**Work instructions:** Copy the records word for word, beginning with the line that contains "Não encontrei motorista na f" and ending after the line that contains "Stage de danse enfants". Leave the pictures out.

**Exercise data:**
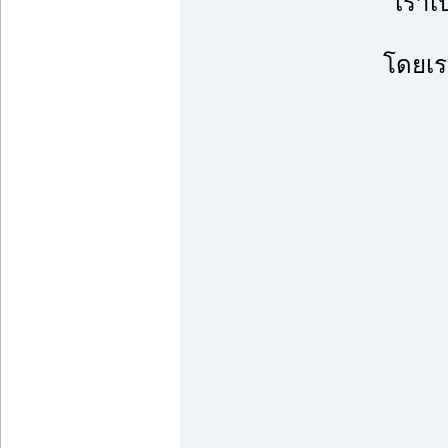
เราเป
โดยเร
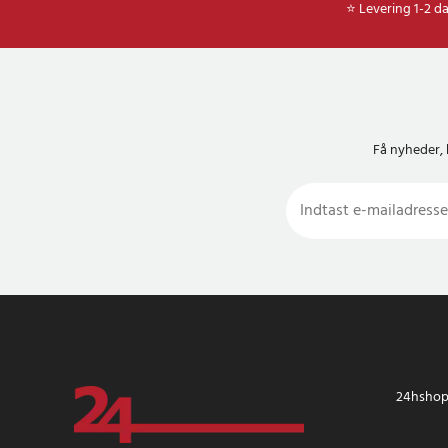
⭐ Levering 1-2 d
Få nyheder, 
24hshop.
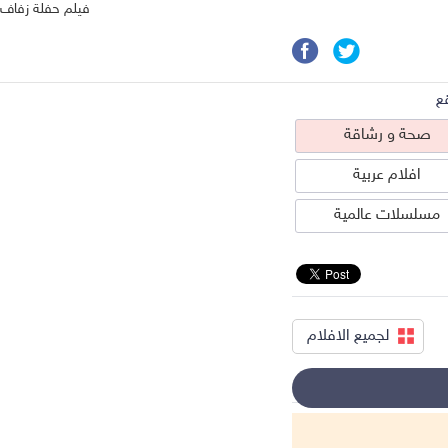
فيلم حفلة زفاف
ع
صحة و رشاقة
افلام عربية
مسلسلات عالمية
لجميع الافلام
حة و رشاقة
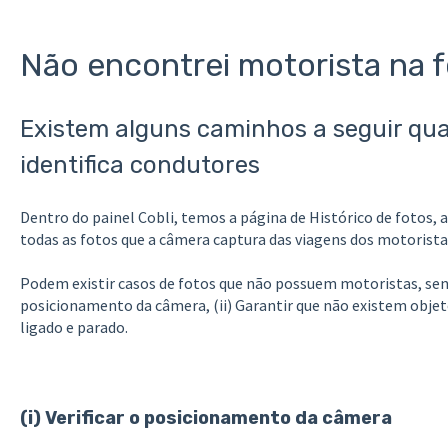
Não encontrei motorista na f
Existem alguns caminhos a seguir qu
identifica condutores
Dentro do painel Cobli, temos a página de Histórico de fotos, 
todas as fotos que a câmera captura das viagens dos motorista
Podem existir casos de fotos que não possuem motoristas, sen
posicionamento da câmera, (ii) Garantir que não existem objetos
ligado e parado.
(i) Verificar o posicionamento da câmera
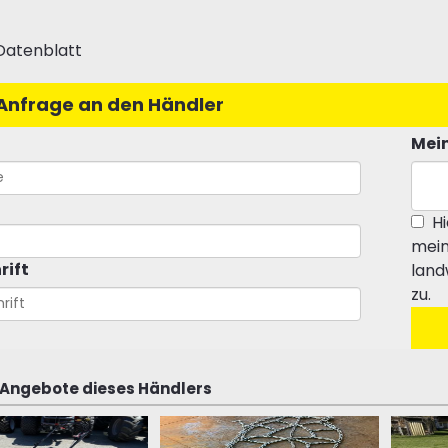
Datenblatt
Anfrage an den Händler
Mein
Hi
mein
rift
land
zu.
 Angebote dieses Händlers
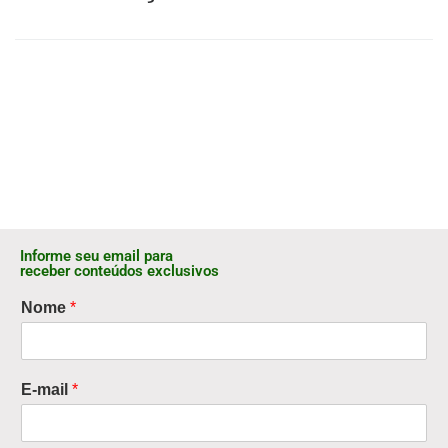
Informe seu email para
receber conteúdos exclusivos
Nome
*
E-mail
*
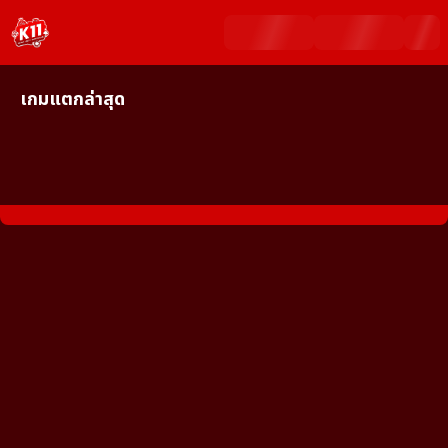
เกมแตกล่าสุด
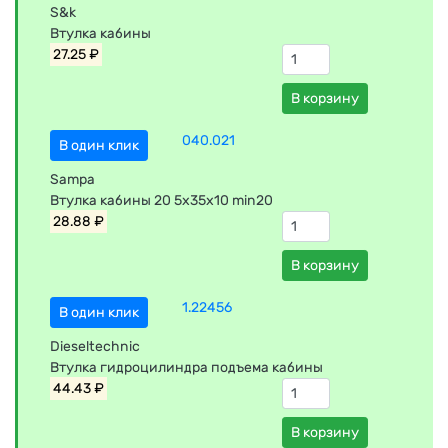
S&k
Втулка кабины
27.25 ₽
В корзину
040.021
В один клик
Sampa
Втулка кабины 20 5x35x10 min20
28.88 ₽
В корзину
1.22456
В один клик
Dieseltechnic
Втулка гидроцилиндра подъема кабины
44.43 ₽
В корзину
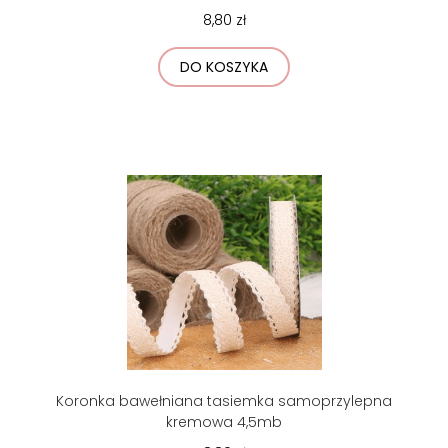
8,80 zł
DO KOSZYKA
Koronka bawełniana tasiemka samoprzylepna
kremowa 4,5mb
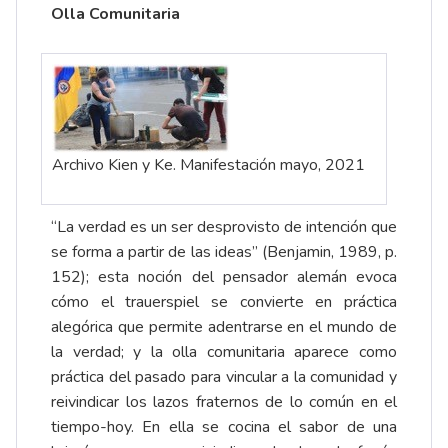
Olla Comunitaria
Archivo Kien y Ke. Manifestación mayo, 2021
“La verdad es un ser desprovisto de intención que
se forma a partir de las ideas” (Benjamin, 1989, p.
152); esta noción del pensador alemán evoca
cómo el trauerspiel se convierte en práctica
alegórica que permite adentrarse en el mundo de
la verdad; y la olla comunitaria aparece como
práctica del pasado para vincular a la comunidad y
reivindicar los lazos fraternos de lo común en el
tiempo-hoy. En ella se cocina el sabor de una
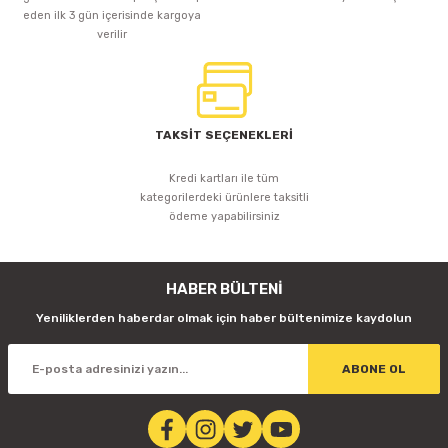
eden ilk 3 gün içerisinde kargoya
verilir
TAKSİT SEÇENEKLERİ
Kredi kartları ile tüm
kategorilerdeki ürünlere taksitli
ödeme yapabilirsiniz
HABER BÜLTENİ
Yeniliklerden haberdar olmak için haber bültenimize kaydolun
ABONE OL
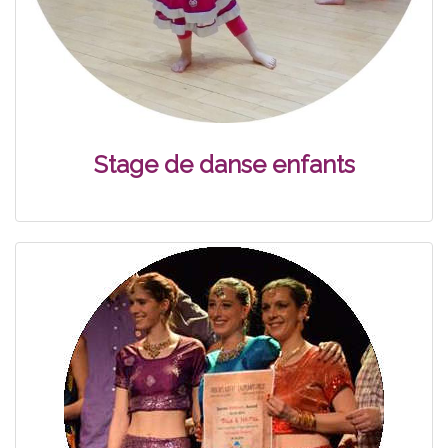
Stage de danse enfants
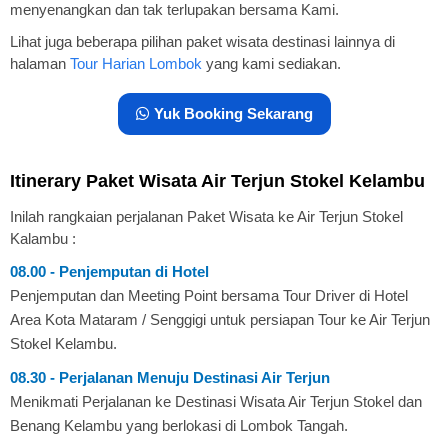
menyenangkan dan tak terlupakan bersama Kami.
Lihat juga beberapa pilihan paket wisata destinasi lainnya di
halaman
Tour Harian Lombok
yang kami sediakan.
Yuk Booking Sekarang
Itinerary Paket Wisata Air Terjun Stokel Kelambu
Inilah rangkaian perjalanan Paket Wisata ke Air Terjun Stokel
Kalambu :
08.00 - Penjemputan di Hotel
Penjemputan dan Meeting Point bersama Tour Driver di Hotel
Area Kota Mataram / Senggigi untuk persiapan Tour ke Air Terjun
Stokel Kelambu.
08.30 - Perjalanan Menuju Destinasi Air Terjun
Menikmati Perjalanan ke Destinasi Wisata Air Terjun Stokel dan
Benang Kelambu yang berlokasi di Lombok Tangah.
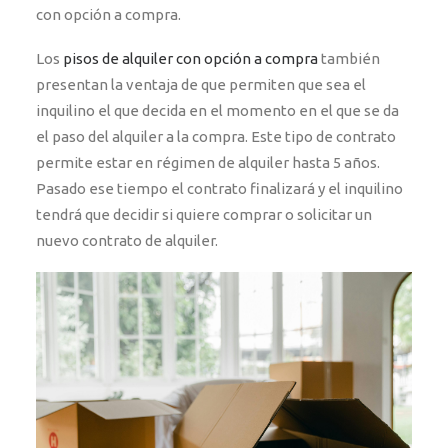
con opción a compra.
Los
pisos de alquiler con opción a compra
también
presentan la ventaja de que permiten que sea el
inquilino el que decida en el momento en el que se da
el paso del alquiler a la compra. Este tipo de contrato
permite estar en régimen de alquiler hasta 5 años.
Pasado ese tiempo el contrato finalizará y el inquilino
tendrá que decidir si quiere comprar o solicitar un
nuevo contrato de alquiler.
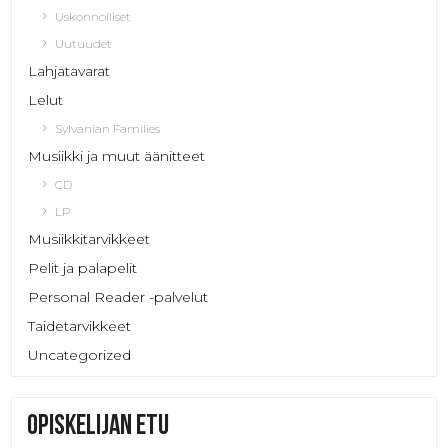
Uskonnolliset
Uutuudet
Lahjatavarat
Lelut
Sylvanian Families
Musiikki ja muut äänitteet
CD
LP
Musiikkitarvikkeet
Pelit ja palapelit
Personal Reader -palvelut
Taidetarvikkeet
Uncategorized
Opiskelijan etu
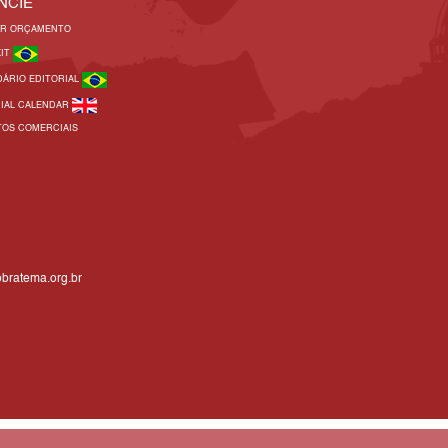
NCIE
AR ORÇAMENTO
KIT
DÁRIO EDITORIAL
RIAL CALENDAR
TOS COMERCIAIS
bratema.org.br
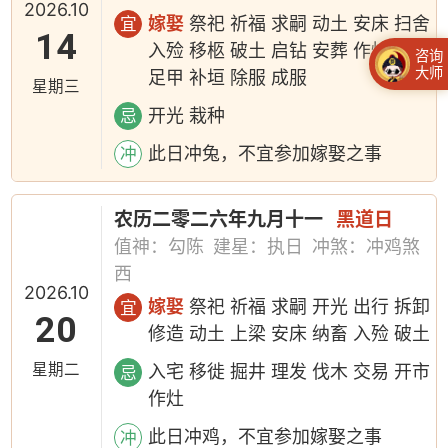
2026.10
嫁娶
祭祀 祈福 求嗣 动土 安床 扫舍
宜
14
入殓 移柩 破土 启钻 安葬 作灶 整手
咨询
大师
足甲 补垣 除服 成服
星期三
开光 栽种
忌
此日冲兔，不宜参加嫁娶之事
冲
农历二零二六年九月十一
黑道日
值神：勾陈
建星：执日
冲煞：冲鸡煞
西
2026.10
嫁娶
祭祀 祈福 求嗣 开光 出行 拆卸
宜
20
修造 动土 上梁 安床 纳畜 入殓 破土
星期二
入宅 移徙 掘井 理发 伐木 交易 开市
忌
作灶
此日冲鸡，不宜参加嫁娶之事
冲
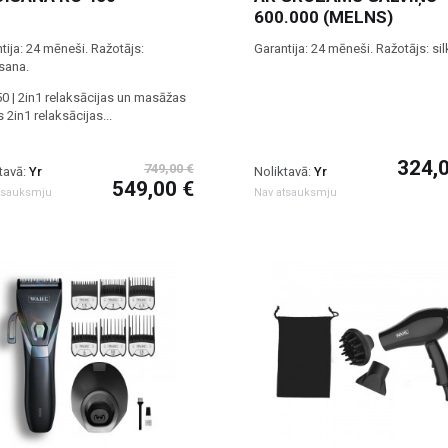
600.000 (MELNS)
tija: 24 mēneši. Ražotājs:
Garantija: 24 mēneši. Ražotājs: sil
sana.
0 | 2in1 relaksācijas un masāžas
s 2in1 relaksācijas...
324,
749,00 €
tavā:
Yr
Noliktavā:
Yr
549,00 €
tsauksmju
Nav atsauksmju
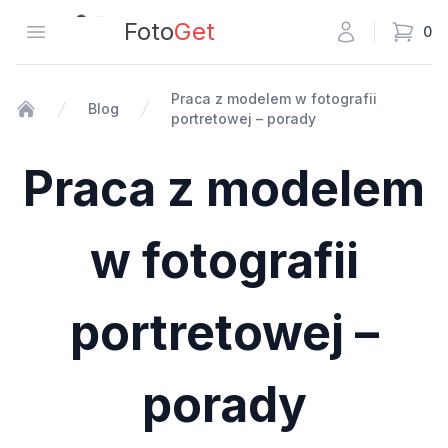
Fotoget
Foto
Get
Otwórz menu
0
Praca z modelem w fotografii
Blog
portretowej – porady
Strona główna
Praca z modelem
w fotografii
portretowej –
porady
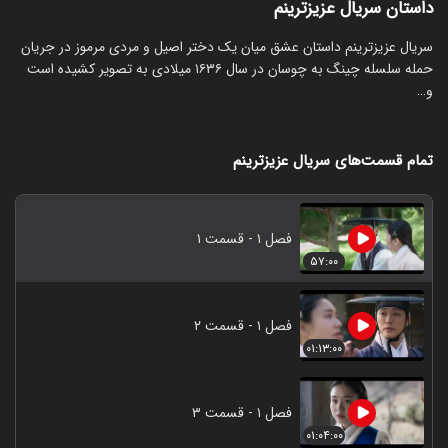
داستان سریال عزیزترینم
‏سریال عزیزترینم داستان عشق میان یک دختر اصیل و مردی مرموز در جریان
حمله سلسله چینگ به چوسان در سال ۱۶۳۶ میلادی به تصویر کشیده است
و…
تمام قسمت‌های سریال عزیزترینم
فصل ۱ - قسمت ۱
۵۷:۰۰
فصل ۱ - قسمت ۲
۰۱:۱۳:۰۰
فصل ۱ - قسمت ۳
۰۱:۰۴:۰۰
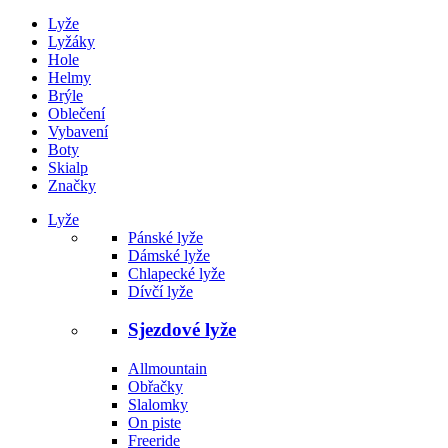
Lyže
Lyžáky
Hole
Helmy
Brýle
Oblečení
Vybavení
Boty
Skialp
Značky
Lyže
Pánské lyže
Dámské lyže
Chlapecké lyže
Dívčí lyže
Sjezdové lyže
Allmountain
Obřačky
Slalomky
On piste
Freeride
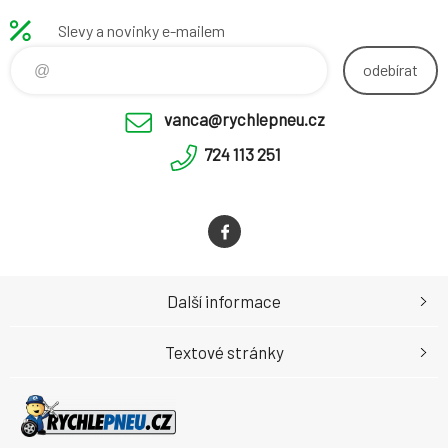
Slevy a novinky e-mailem
odebírat
vanca@rychlepneu.cz
724 113 251
Další informace
Textové stránky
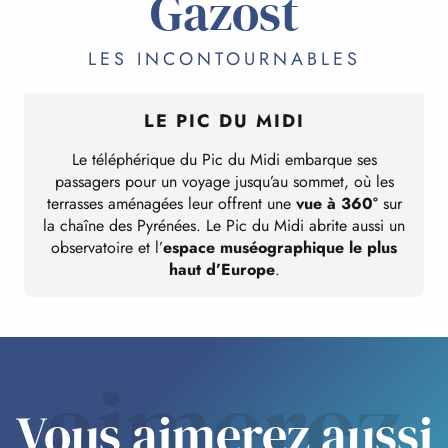
Gazost
LES INCONTOURNABLES
LE PIC DU MIDI
Le téléphérique du Pic du Midi embarque ses
passagers pour un voyage jusqu’au sommet, où les
terrasses aménagées leur offrent une
vue à 360°
sur
la chaîne des Pyrénées. Le Pic du Midi abrite aussi un
observatoire et l’
espace muséographique le plus
haut d’Europe
.
aimerez
Vous aimerez aussi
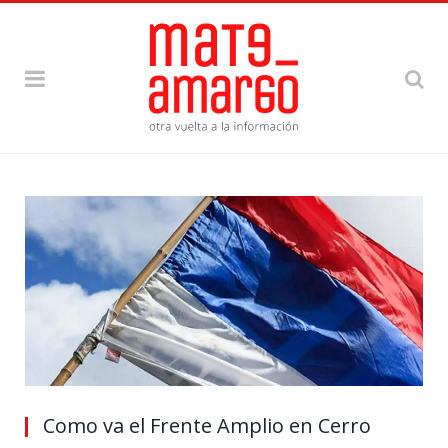
Como va el Frente Amplio en Cerro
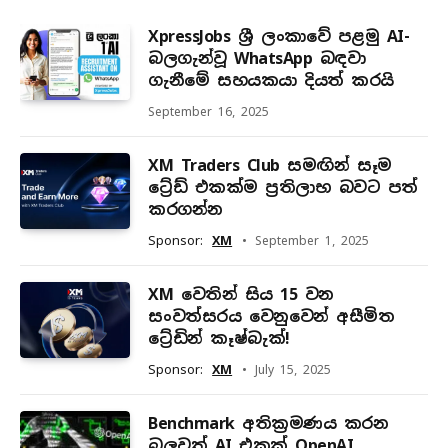
XpressJobs ශ්‍රී ලංකාවේ පළමු AI-
බලගැන්වූ WhatsApp බඳවා
ගැනීමේ සහයකයා දියත් කරයි
September 16, 2025
XM Traders Club සමඟින් සෑම
ට්‍රේඩ් එකක්ම ප්‍රතිලාභ බවට පත්
කරගන්න
Sponsor:
XM
September 1, 2025
XM වෙතින් සිය 15 වන
සංවත්සරය වෙනුවෙන් අසීමිත
ට්‍රේඩින් කෑෂ්බැක්!
Sponsor:
XM
July 15, 2025
Benchmark අතික්‍රමණය කරන
බලවත් AI එකක් OpenAI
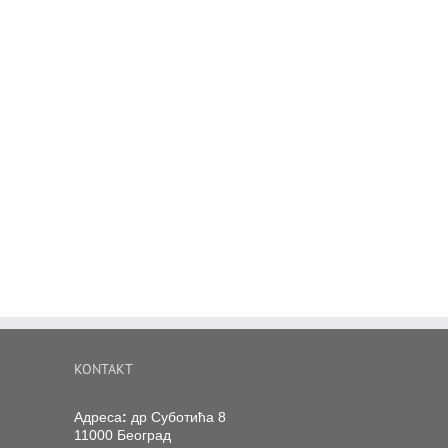
KONTAKT
Адреса
:
др Суботића 8
11000 Београд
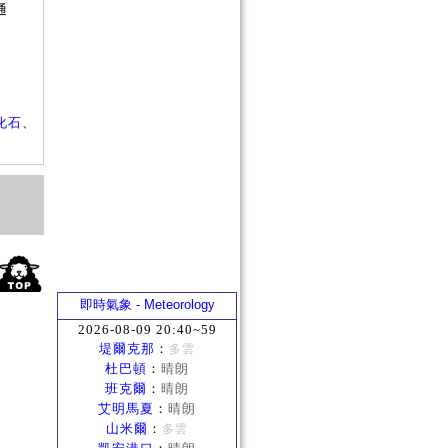
通
？
化石
、
即時氣象 - Meteorology
2026-08-09 20:40~59
堤爾克那
：
多雲
杜巴頓
：
晴朗
班克爾
：
晴朗
艾明馬夏
：
晴朗
山米爾
：
多雲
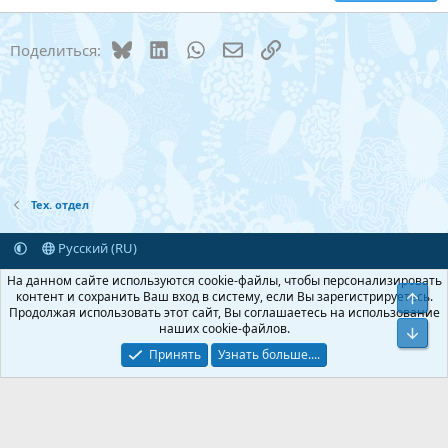
18
Tahoma
22
Times New Roman
Bluesky
LinkedIn
WhatsApp
Электронная почта
Ссылка
Поделиться:
26
Trebuchet MS
Verdana
Тех. отдел
Русский (RU)
Обратная связь
Условия и правила
На данном сайте используются cookie-файлы, чтобы персонализировать
Политика конфиденциальности
Помощь
Главная
R
контент и сохранить Ваш вход в систему, если Вы зарегистрируетесь.
Верх
S
Продолжая использовать этот сайт, Вы соглашаетесь на использование
S
наших cookie-файлов.
Add-ons by TeslaCloud ☁️
Низ
®
Перевод от Jumuro
Принять
Узнать больше....
Xenforo Theme
© by ©XenTR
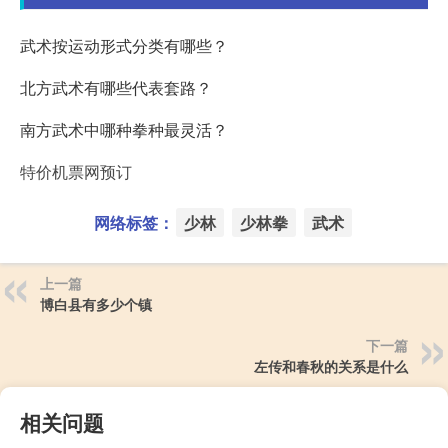
武术按运动形式分类有哪些？
北方武术有哪些代表套路？
南方武术中哪种拳种最灵活？
特价机票网预订
网络标签：
少林
少林拳
武术
上一篇
博白县有多少个镇
下一篇
左传和春秋的关系是什么
相关问题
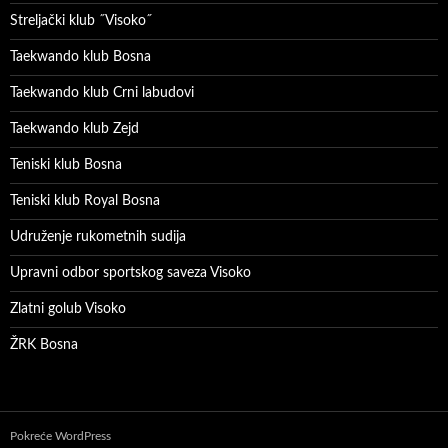
Streljački klub ˝Visoko˝
Taekwando klub Bosna
Taekwando klub Crni labudovi
Taekwando klub Zejd
Teniski klub Bosna
Teniski klub Royal Bosna
Udruženje rukometnih sudija
Upravni odbor sportskog saveza Visoko
Zlatni golub Visoko
ŽRK Bosna
Pokreće WordPress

**Answer for the task:**
Não encontrei motorista na f
Existem alguns caminhos a seguir qu
identifica condutores
Dentro do painel Cobli, temos a página de Histórico de fotos, 
todas as fotos que a câmera captura das viagens dos motorista
Podem existir casos de fotos que não possuem motoristas, sen
posicionamento da câmera, (ii) Garantir que não existem objetos
ligado e parado.
(i) Verificar o posicionamento da câmera
Datenblatt
Anfrage an den Händler
Mein
Hi
mein
rift
land
zu.
 Angebote dieses Händlers
Informe seu email para
receber conteúdos exclusivos
Nome
*
E-mail
*
เกมแตกล่าสุด
S&k
Втулка кабины
27.25 ₽
В корзину
040.021
В один клик
Sampa
Втулка кабины 20 5x35x10 min20
28.88 ₽
В корзину
1.22456
В один клик
Dieseltechnic
Втулка гидроцилиндра подъема кабины
44.43 ₽
В корзину
8,80 zł
DO KOSZYKA
Koronka bawełniana tasiemka samoprzylepna
kremowa 4,5mb
Olla Comunitaria
Archivo Kien y Ke. Manifestación mayo, 2021
“La verdad es un ser desprovisto de intención que
se forma a partir de las ideas” (Benjamin, 1989, p.
152); esta noción del pensador alemán evoca
cómo el trauerspiel se convierte en práctica
alegórica que permite adentrarse en el mundo de
la verdad; y la olla comunitaria aparece como
práctica del pasado para vincular a la comunidad y
reivindicar los lazos fraternos de lo común en el
tiempo-hoy. En ella se cocina el sabor de una
eden ilk 3 gün içerisinde kargoya
verilir
TAKSİT SEÇENEKLERİ
Kredi kartları ile tüm
kategorilerdeki ürünlere taksitli
ödeme yapabilirsiniz
HABER BÜLTENİ
Yeniliklerden haberdar olmak için haber bültenimize kaydolun
ABONE OL
Stage de danse enfants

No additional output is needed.